Sie hatte ihn noch nicht bemerkt. Regungslos stand sie vor dem Schaufenster eines offensichtlich leeren Ladens. Was tat sie da? Damian nutzte eine Lücke im Verkehr und rannte über die Straße. Mike hatte ihn immer noch nicht bemerkt. Sie schirmte ihr Gesicht mit den Händen ab und starrte in das leere Geschäft. Vorsichtig trat er neben sie. Er wollte sie nicht erschrecken und gleichzeitig herausfinden, was sie an dem Laden so faszinierend fand. Lemmy schnüffelte an seinem Hosenbein und wedelte mit dem Schwanz.

„Hey, Damian!“

Er zuckte bei dem Ruf zusammen. Mike ebenso. Sie drehte sich zu ihm um und sah ihn mit großen Augen an. Auf der anderen Straßenseite winkten Amber und Tiffany ihnen hektisch zu. Tiffanys Geschrei drang mühelos bis zu ihnen.
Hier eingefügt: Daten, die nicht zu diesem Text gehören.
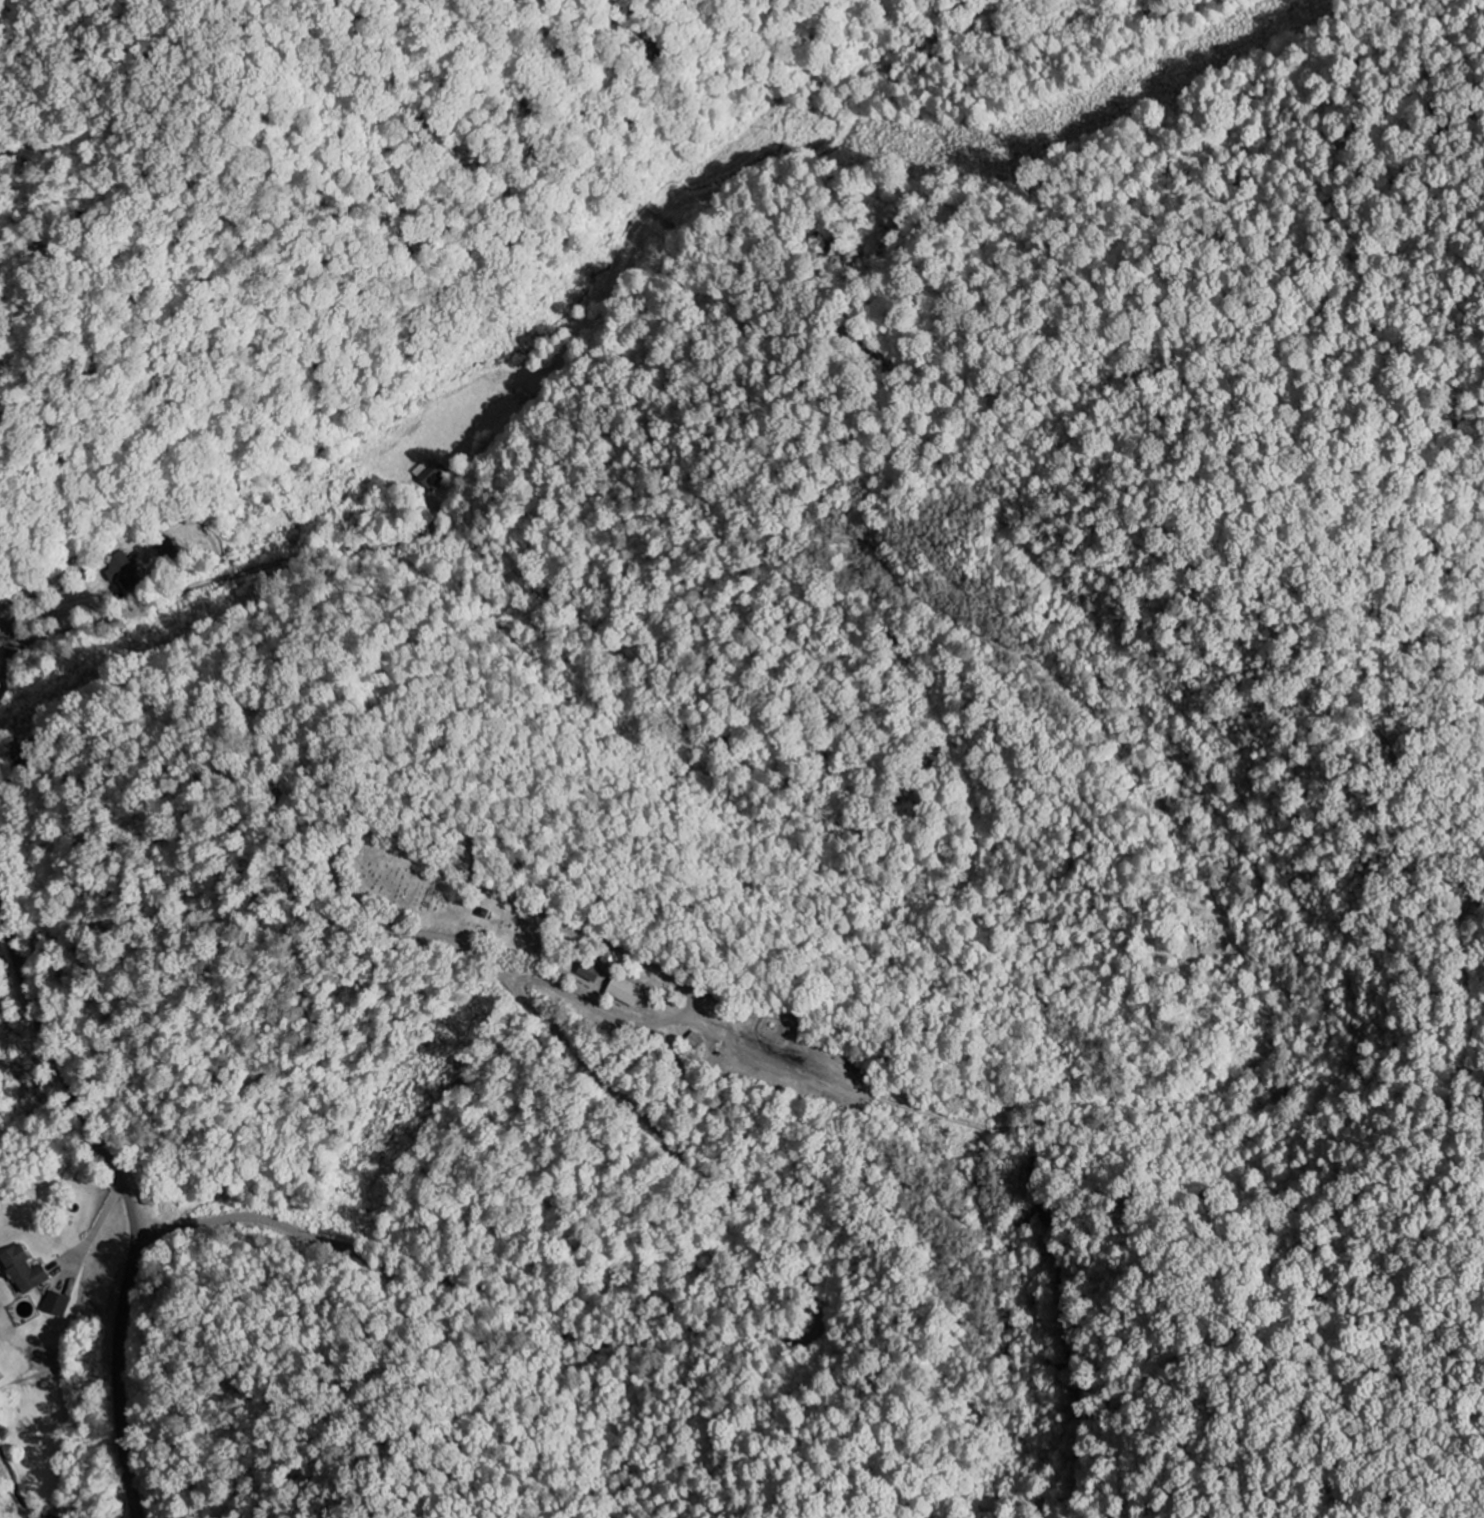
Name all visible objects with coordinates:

„Warte auf uns. Wir wollen was mit dir besprechen.“

Darauf hätte Damian gern verzichtet. Aber er erinnerte sich daran, dass es sich bei den beiden Frauen um die Nichten seines neuen Chefs handelte. Er wusste nicht, wie eng ihre Beziehung zueinander war und ob sie viel Einfluss auf Jack hatten. Nach den drei Missgeschicken mit Mike wollte er es sich nicht mit weiteren Familienmitgliedern verderben, denn er hatte keine Lust, schon wieder einen neuen Job zu suchen.
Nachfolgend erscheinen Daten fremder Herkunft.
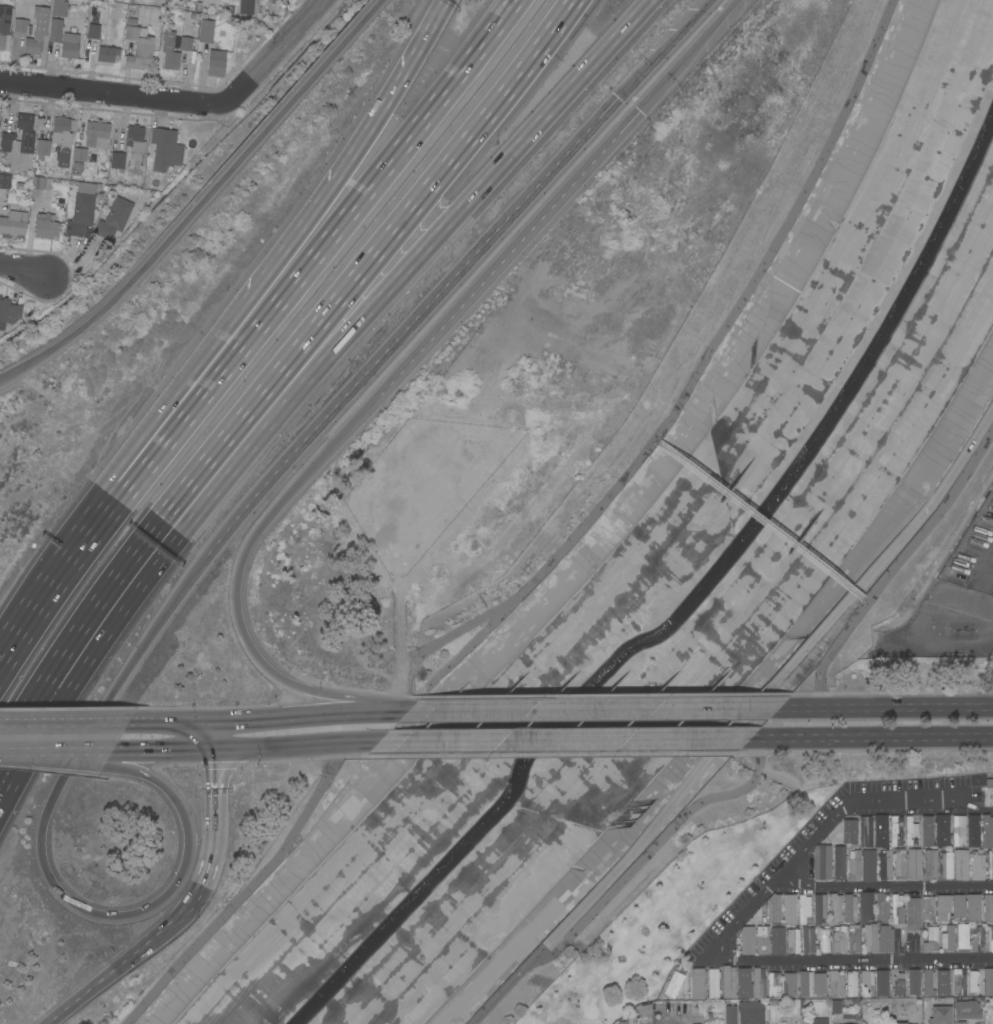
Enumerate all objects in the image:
building: (246, 7)
building: (59, 8)
building: (97, 22)
building: (4, 24)
building: (22, 26)
building: (55, 30)
building: (37, 31)
building: (206, 31)
building: (185, 44)
building: (69, 46)
building: (138, 48)
road: (664, 49)
building: (170, 51)
road: (275, 53)
building: (104, 55)
road: (685, 57)
building: (216, 63)
road: (113, 93)
building: (25, 132)
building: (135, 138)
building: (61, 140)
building: (6, 142)
building: (91, 144)
building: (42, 148)
building: (165, 149)
road: (354, 149)
building: (117, 161)
building: (76, 167)
building: (5, 181)
building: (41, 183)
road: (199, 201)
building: (80, 214)
building: (113, 218)
building: (12, 224)
building: (45, 227)
road: (303, 257)
road: (507, 258)
road: (23, 269)
building: (9, 311)
road: (410, 323)
road: (334, 347)
road: (298, 349)
road: (177, 403)
building: (990, 479)
road: (896, 562)
road: (988, 579)
road: (235, 587)
road: (49, 589)
river: (689, 602)
road: (980, 610)
road: (887, 706)
road: (595, 708)
road: (303, 715)
road: (163, 720)
traffic signals: (199, 720)
road: (740, 720)
road: (64, 722)
road: (205, 735)
road: (872, 736)
road: (19, 740)
road: (566, 740)
road: (296, 747)
road: (167, 750)
traffic signals: (212, 750)
road: (61, 751)
road: (59, 758)
road: (213, 776)
building: (989, 781)
building: (910, 829)
building: (942, 829)
building: (895, 830)
building: (958, 830)
building: (850, 831)
building: (865, 831)
building: (880, 831)
building: (926, 831)
building: (973, 831)
building: (987, 831)
road: (652, 846)
road: (40, 853)
building: (822, 862)
building: (839, 862)
building: (899, 863)
building: (914, 864)
building: (930, 864)
building: (990, 864)
building: (854, 865)
building: (868, 865)
building: (885, 865)
building: (946, 865)
building: (960, 865)
road: (207, 866)
building: (976, 866)
road: (884, 886)
park: (675, 889)
building: (957, 905)
building: (865, 906)
building: (819, 907)
building: (881, 907)
building: (942, 907)
building: (973, 907)
building: (834, 908)
building: (849, 908)
building: (928, 908)
building: (987, 908)
building: (773, 909)
building: (896, 909)
building: (789, 910)
building: (804, 910)
building: (913, 913)
road: (736, 925)
building: (869, 937)
building: (947, 937)
building: (822, 938)
building: (840, 938)
building: (930, 938)
building: (962, 938)
building: (990, 938)
building: (762, 939)
building: (807, 939)
building: (854, 939)
building: (885, 939)
building: (977, 939)
building: (746, 940)
building: (776, 940)
building: (793, 940)
road: (110, 972)
building: (958, 981)
building: (988, 981)
building: (679, 982)
building: (728, 982)
building: (743, 982)
building: (758, 982)
building: (881, 982)
building: (913, 982)
building: (973, 982)
building: (697, 983)
building: (713, 983)
building: (819, 983)
building: (850, 983)
building: (867, 983)
building: (896, 983)
building: (928, 983)
building: (942, 983)
building: (789, 984)
building: (804, 984)
building: (835, 984)
building: (773, 985)
building: (835, 1006)
building: (643, 1009)
building: (967, 1010)
building: (751, 1012)
building: (730, 1015)
building: (940, 1015)
building: (631, 1019)
building: (787, 1021)
building: (805, 1021)
building: (899, 1022)
building: (959, 1022)
building: (842, 1023)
Also drehte er sich zu Mike um, statt die Flucht zu ergreifen. Sie war verschwunden. Schon wieder. Nein, halt. Lemmy war vor einem Schnellrestaurant ein paar Meter weiter angebunden. Bevor Damian einen Schritt in Richtung des Hundes machen konnte, umklammerte eine Hand mit tiefroten Fingernägeln seinen Arm. Mit einem Seufzen drehte er sich um.

Sekunden später klebte links und rechts jeweils eine Blondine an ihm wie Metallspäne an einem Magneten. Eine Duftwolke hüllte ihn ein. Finger umklammerten seine Bizepse, blaue Augen sahen unter künstlichen Wimpern zu ihm auf. Damian unterdrückte ein weiteres Seufzen und vergrub die Hände so tief wie möglich in seinen Jackentaschen. Mit dieser merkwürdig hauchenden Stimme, die typisch für Tiffany zu sein schien, fragte sie:

„Hebst du Gewichte? So kräftige Oberarme habe ich schon lange nicht mehr gefühlt.“

Und Damian hatte seit seiner Teenagerzeit nicht mehr eine so kindische Frage gehört. Was war mit dieser Frau los? Wusste ihr Verlobter, was er sich an Land gezogen hatte? Damian bekam Mitleid mit dem Mann. Er ignorierte Tiffanys Frage und verrenkte sich fast den Hals, als er über die Schulter in das Schaufenster des leeren Ladens sah. Ein Zettel am Rand der Scheibe fiel ihm ins Auge. Mit Mühe konnte er den Schriftzug lesen. Zu vermieten. Wollte Jack vielleicht seine Werkstatt erweitern?